I think you're mistaken. Phone AR is a bit janky still, but you're MASSIVELY underestimating the technology if you think that we still lack the power to accurately interpret visual data and map things onto that. Consider the lowly snapchat AR filter - performant, surprisingly advanced spatial understanding and vision-based tracking, easily used and quite effective. Consider, again, that the FIRST Hololens games were able to interpret your sofa, your chair, your table, your floor, your walls - and then literally play in, with, and among them.
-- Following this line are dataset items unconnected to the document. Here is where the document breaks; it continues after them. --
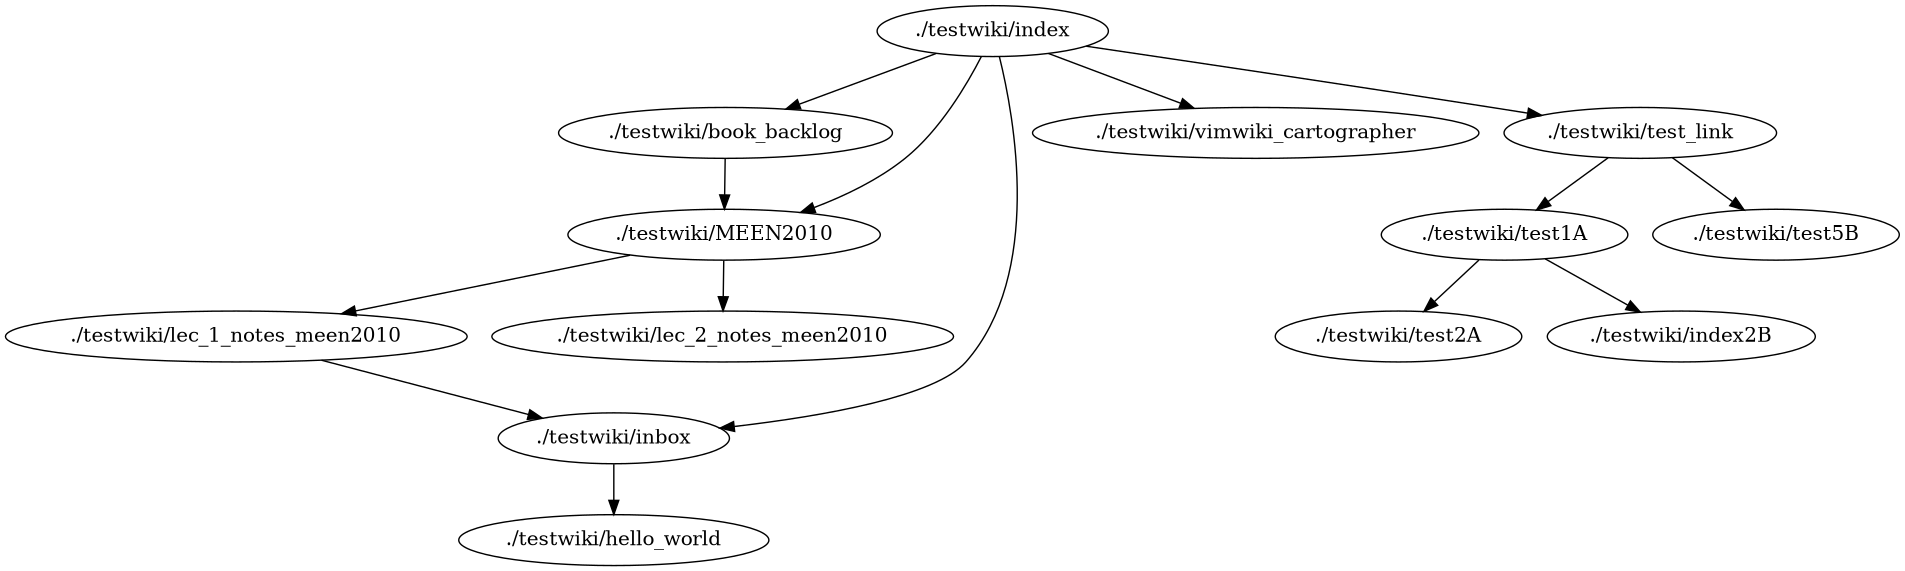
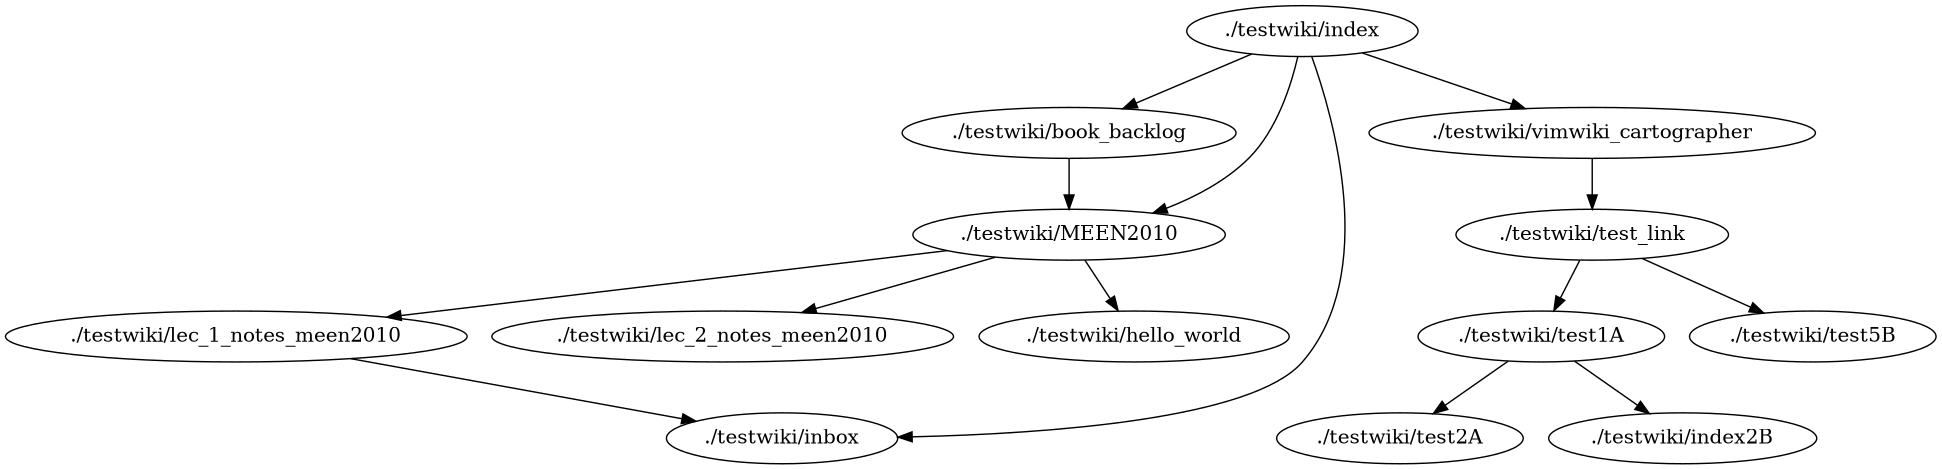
  digraph {
    "./testwiki/book_backlog"
    "./testwiki/MEEN2010"
    "./testwiki/lec_1_notes_meen2010"
    "./testwiki/lec_2_notes_meen2010"
    "./testwiki/inbox"
    "./testwiki/index"
    "./testwiki/vimwiki_cartographer"
    "./testwiki/test_link"
    "./testwiki/hello_world"
    "./testwiki/test1A"
    n11 [label="./testwiki/test5B"]
    "./testwiki/test2A"
    n13 [label="./testwiki/index2B"]
    "./testwiki/book_backlog" -> "./testwiki/MEEN2010"
    "./testwiki/MEEN2010" -> "./testwiki/lec_1_notes_meen2010"
    "./testwiki/MEEN2010" -> "./testwiki/lec_2_notes_meen2010"
    "./testwiki/lec_1_notes_meen2010" -> "./testwiki/inbox"
-   "./testwiki/inbox" -> "./testwiki/hello_world"
+   "./testwiki/MEEN2010" -> "./testwiki/hello_world"
    "./testwiki/index" -> "./testwiki/book_backlog"
    "./testwiki/index" -> "./testwiki/MEEN2010"
    "./testwiki/index" -> "./testwiki/inbox"
    "./testwiki/index" -> "./testwiki/vimwiki_cartographer"
-   "./testwiki/index" -> "./testwiki/test_link"
+   "./testwiki/vimwiki_cartographer" -> "./testwiki/test_link"
    "./testwiki/test_link" -> "./testwiki/test1A"
    "./testwiki/test_link" -> n11
    "./testwiki/test1A" -> "./testwiki/test2A"
    "./testwiki/test1A" -> n13
  }
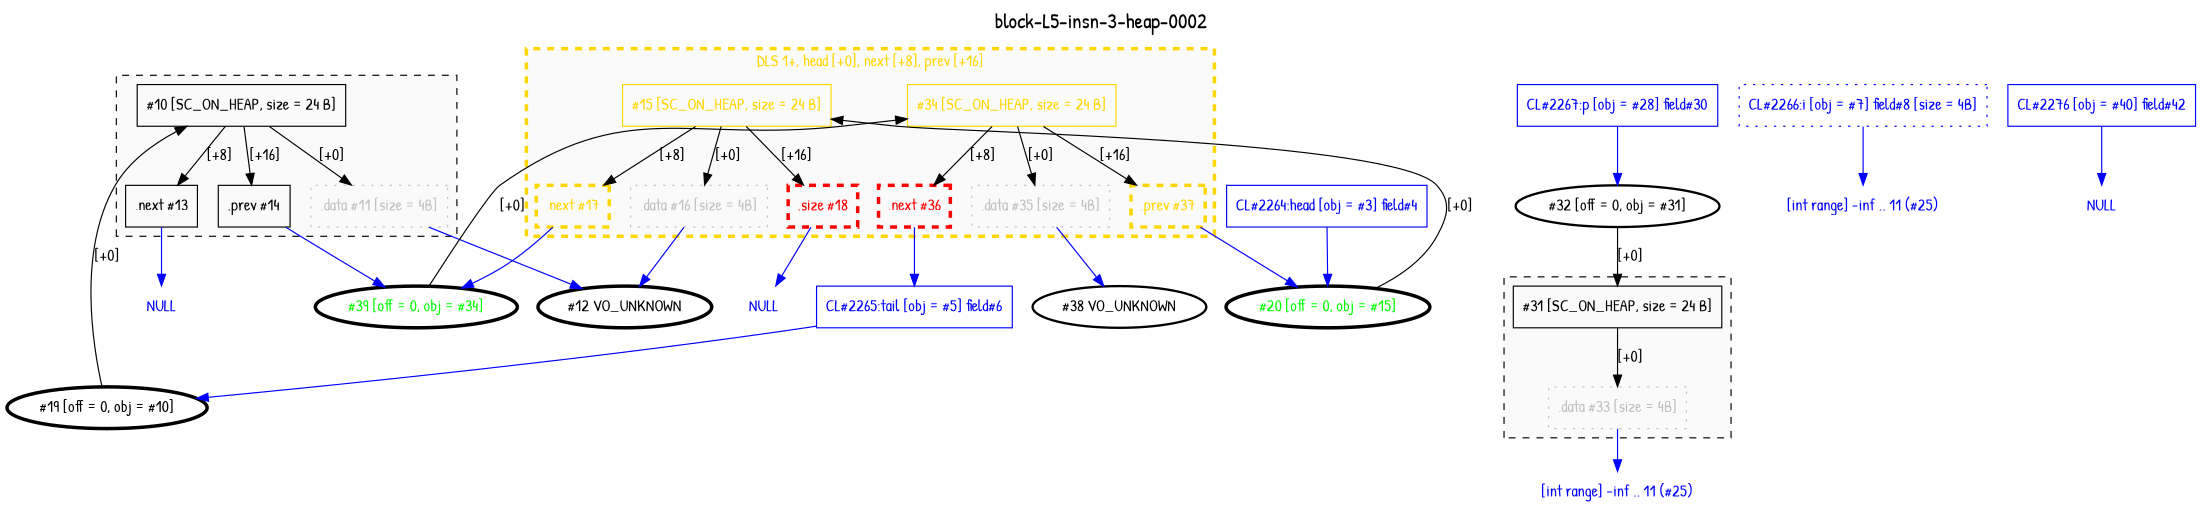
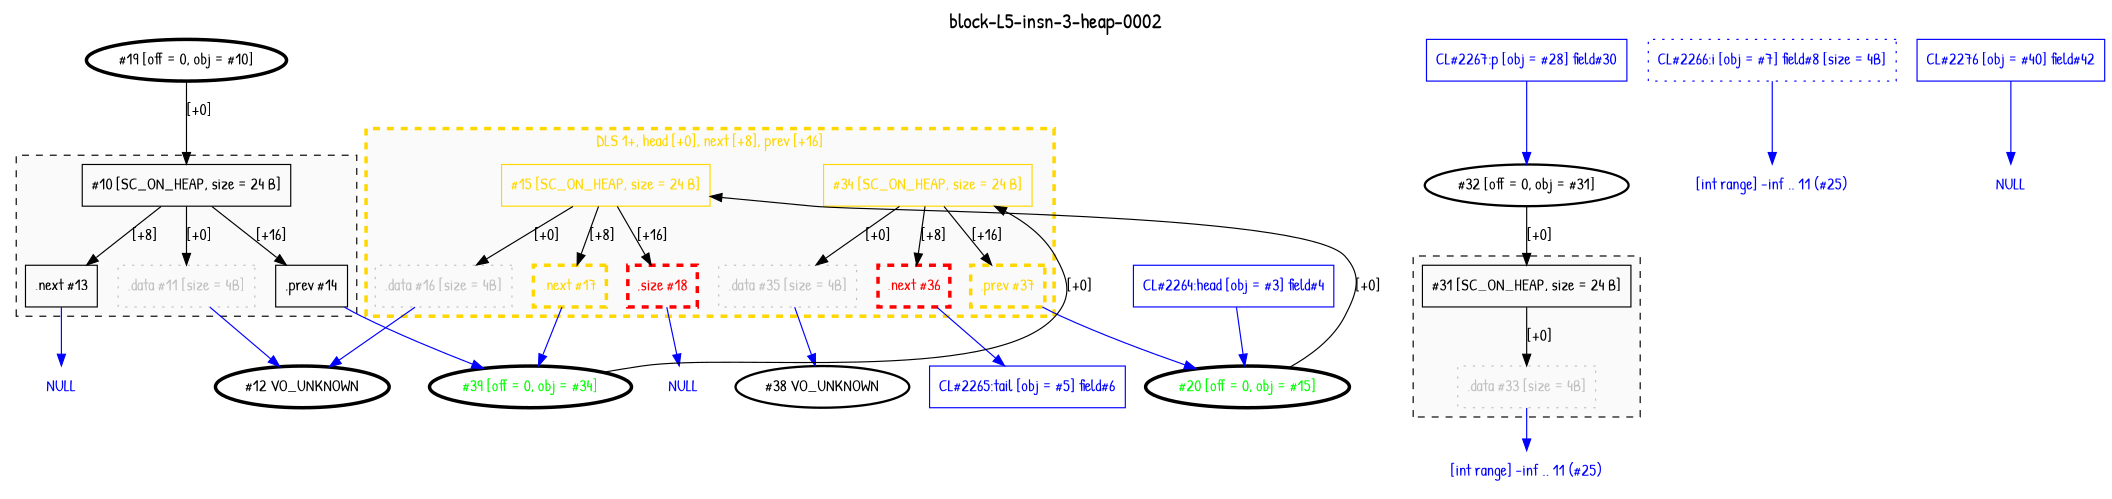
  digraph {
    clusterrank=local
    fontname="Patrick Hand"
    label=<<FONT POINT-SIZE="18">block-L5-insn-3-heap-0002</FONT>>
    labelloc=t
    node [fontcolor=blue fontname="Patrick Hand" shape=box]
    edge [color=blue fontcolor=blue fontname="Patrick Hand"]
    n1 [color=black fontcolor=black label="#10 [SC_ON_HEAP, size = 24 B]"]
    n2 [color=gray fontcolor=gray label=".data #11 [size = 4B]" style=dotted]
    n3 [color=black fontcolor=black label=".next #13"]
    n4 [color=black fontcolor=black label=".prev #14"]
    n5 [color=black fontcolor=black label="#31 [SC_ON_HEAP, size = 24 B]"]
    n6 [color=gray fontcolor=gray label=".data #33 [size = 4B]" style=dotted]
    n7 [color=gold fontcolor=gold label="#34 [SC_ON_HEAP, size = 24 B]"]
    n8 [color=gray fontcolor=gray label=".data #35 [size = 4B]" style=dotted]
    n9 [color=red fontcolor=red label=".next #36" penwidth=3.0 style=dashed]
    n10 [color=gold fontcolor=gold label=".prev #37" penwidth=3.0 style=dashed]
    n11 [color=gold fontcolor=gold label="#15 [SC_ON_HEAP, size = 24 B]"]
    n12 [color=gray fontcolor=gray label=".data #16 [size = 4B]" style=dotted]
    n13 [color=gold fontcolor=gold label=".next #17" penwidth=3.0 style=dashed]
    n14 [color=red fontcolor=red label=".size #18" penwidth=3.0 style=dashed]
    n15 [fontcolor=black label="#12 VO_UNKNOWN" penwidth=3 shape=ellipse]
    n16 [label=NULL shape=plaintext]
    n17 [fontcolor=green label="#39 [off = 0, obj = #34]" penwidth=3 shape=ellipse]
    n18 [label="[int range] -inf .. 11 (#25)" shape=plaintext]
    n19 [fontcolor=black label="#38 VO_UNKNOWN" penwidth=2 shape=ellipse]
    n20 [color=blue label="CL#2265:tail [obj = #5] field#6"]
    n21 [fontcolor=green label="#20 [off = 0, obj = #15]" penwidth=3 shape=ellipse]
    n22 [label=NULL shape=plaintext]
    n23 [color=blue label="CL#2264:head [obj = #3] field#4"]
    n24 [fontcolor=black label="#19 [off = 0, obj = #10]" penwidth=3 shape=ellipse]
    n25 [color=blue label="CL#2266:i [obj = #7] field#8 [size = 4B]" style=dotted]
    n26 [label="[int range] -inf .. 11 (#25)" shape=plaintext]
    n27 [color=blue label="CL#2267:p [obj = #28] field#30"]
    n28 [fontcolor=black label="#32 [off = 0, obj = #31]" penwidth=2 shape=ellipse]
    n29 [color=blue label="CL#2276 [obj = #40] field#42"]
    n30 [label=NULL shape=plaintext]
    subgraph cluster_1 {
      bgcolor=gray98
      color=black
      fontcolor=black
      label=""
      penwidth=1.0
      rank=same
      style=dashed
      n1
      n2
      n3
      n4
    }
    subgraph cluster_2 {
      bgcolor=gray98
      color=black
      fontcolor=black
      label=""
      penwidth=1.0
      rank=same
      style=dashed
      n5
      n6
    }
    subgraph cluster_3 {
      bgcolor=gray98
      color=gold
      fontcolor=gold
      label="DLS 1+, head [+0], next [+8], prev [+16]"
      penwidth=3.0
      rank=same
      style=dashed
      n7
      n8
      n9
      n10
      n11
      n12
      n13
      n14
    }
    n1 -> n2 [color=black fontcolor=black label="[+0]"]
    n1 -> n3 [color=black fontcolor=black label="[+8]"]
    n1 -> n4 [color=black fontcolor=black label="[+16]"]
    n2 -> n15
    n3 -> n16
    n4 -> n17
    n5 -> n6 [color=black fontcolor=black label="[+0]"]
    n6 -> n18
    n7 -> n8 [color=black fontcolor=black label="[+0]"]
    n7 -> n9 [color=black fontcolor=black label="[+8]"]
    n7 -> n10 [color=black fontcolor=black label="[+16]"]
    n8 -> n19
    n9 -> n20
    n10 -> n21
    n11 -> n12 [color=black fontcolor=black label="[+0]"]
    n11 -> n13 [color=black fontcolor=black label="[+8]"]
    n11 -> n14 [color=black fontcolor=black label="[+16]"]
    n12 -> n15
    n13 -> n17
    n14 -> n22
    n17 -> n7 [color=black fontcolor=black label="[+0]"]
-   n20 -> n24
    n21 -> n11 [color=black fontcolor=black label="[+0]"]
    n23 -> n21
    n24 -> n1 [color=black fontcolor=black label="[+0]"]
    n25 -> n26
    n27 -> n28
    n28 -> n5 [color=black fontcolor=black label="[+0]"]
    n29 -> n30
  }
Heck, HoloLens (again 1.0) could already remember the spatial map of your entire house and remember where you put holograms and apps floating or pinned to your walls. Life sized characters having conversations sitting in your chair or around your table. Alien bugs bursting out of your walls. It's not even just room-scale - it was entire building scale. You could walk around or even go outside freely in ways that just aren't feasible with a VR headset on, even with passthrough.
Your pokemon game wasn't just possible back then. It was actively being worked on (well, more like a YuGiOh duel disk game). And it worked, if a bit unpolished. It was stable, it was immersive, it looked pretty good. And that was almost 5 years ago.
I truly believe that we have had the technology for full-potential AR gaming for years. We just haven't had the accessibility, the support, and ultimately the players to justify pursuing it.